As the motorcade pulled aw
ay from port Pahlavi to rise over the Alborz Mountains headed for Tehran, the Crown Prince felt he had arrived in “a different country. I recognized nothing.” Iran’s Caspian Sea coastline, previously so wretched, now appeared “as an Iranian version of the south of France.” Dodge motorcars hummed along the seaboard and there were “huge new hotels pushing their heads into the air.” A decade earlier, travel to Tehran had taken days and involved bribes, opium, brigands, and donkey rides.

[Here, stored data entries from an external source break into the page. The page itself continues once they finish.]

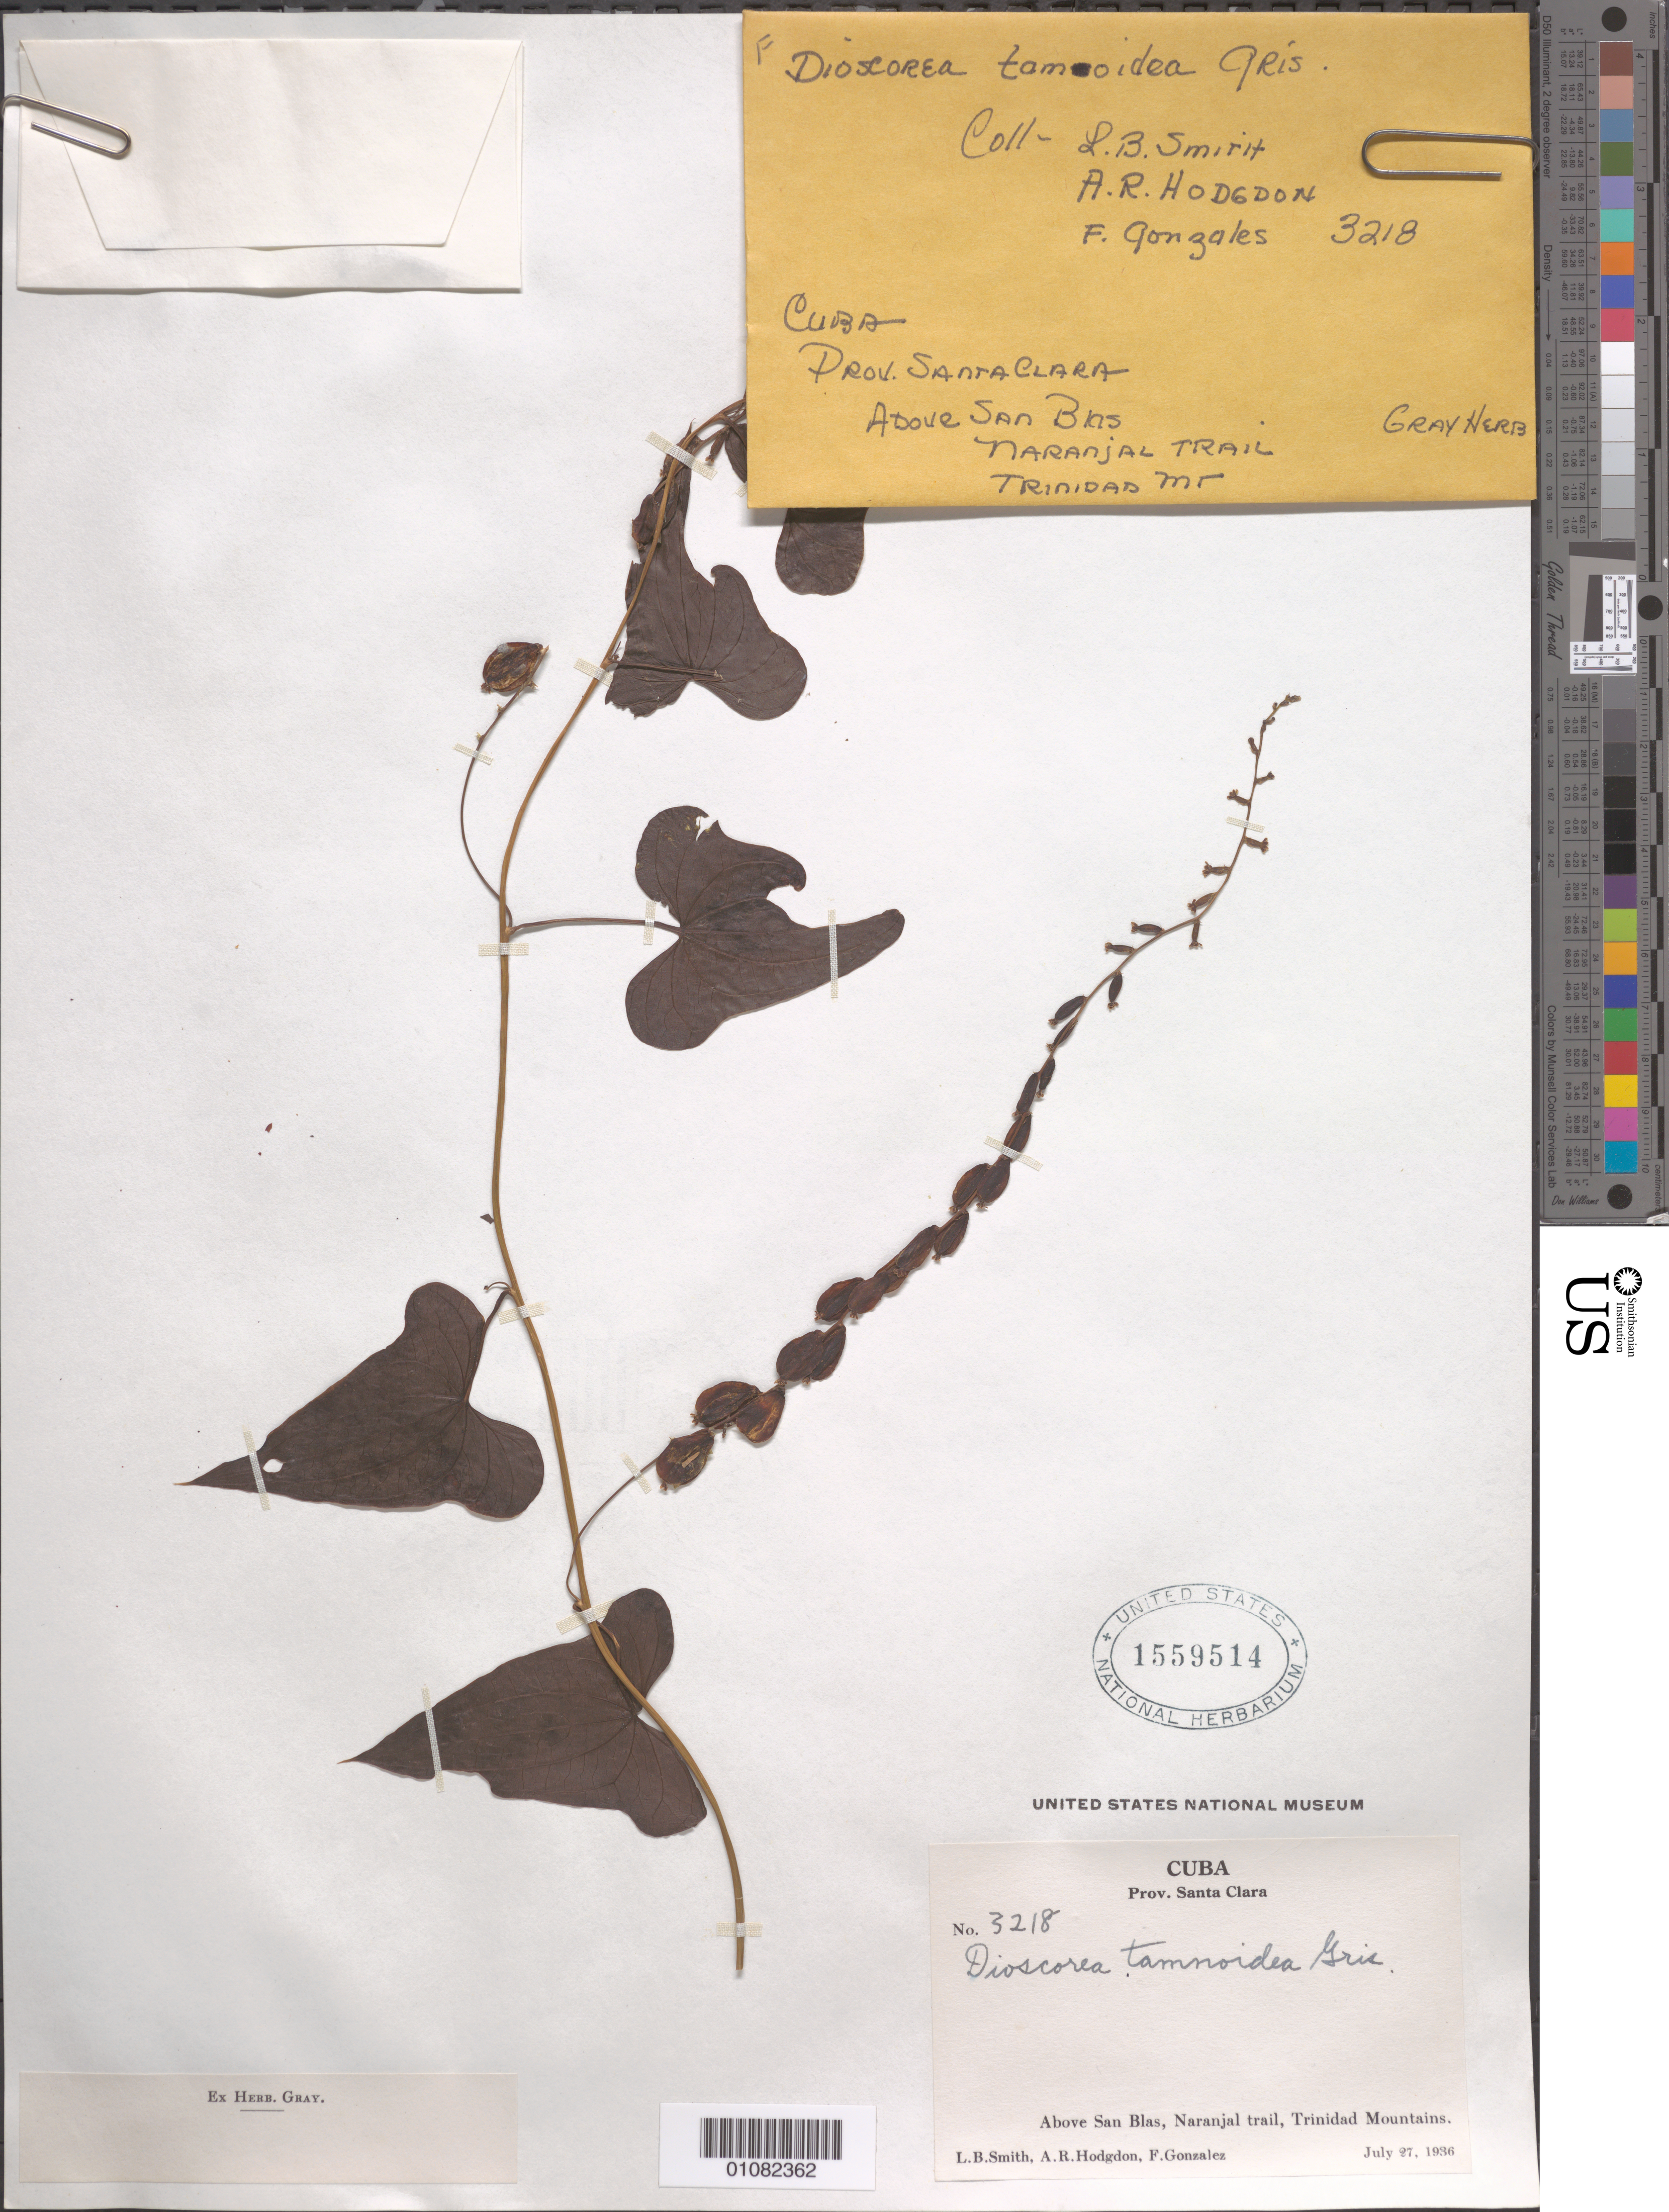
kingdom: Plantae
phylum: Tracheophyta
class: Liliopsida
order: Dioscoreales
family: Dioscoreaceae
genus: Dioscorea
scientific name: Dioscorea tamoidea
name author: Griseb.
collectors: L. Smith, A. R. Hodgdon & F. Gonzalez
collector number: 3218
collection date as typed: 27 Jul 1936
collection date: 1936-07-27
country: Cuba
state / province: Villa Clara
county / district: Santa Clara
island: Cuba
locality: Above San Blas, Naranjal trail, Trinidad Mountains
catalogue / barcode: US 1559514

Now drivers swept over “the superb Chalus road, which ascends in incredible twists and turns up and through the amber Alborz Mountains.” Motorists experienced the thrill of driving above the cloud line. Once shabby post houses had been transformed into “elaborate wayside hotels.” The bigger surprise lay down in the foothills, where the royal motorcade was greeted by tens of thousands of cheering spectators lining the streets, tossing flowers and bouquets into the prince’s open car. “My father had razed Tehran’s old walls,” he recalled. “Streets were paved and asphalted. The city had begun to take on the look and style of a European capital. I saw it all at first as if in a dream.”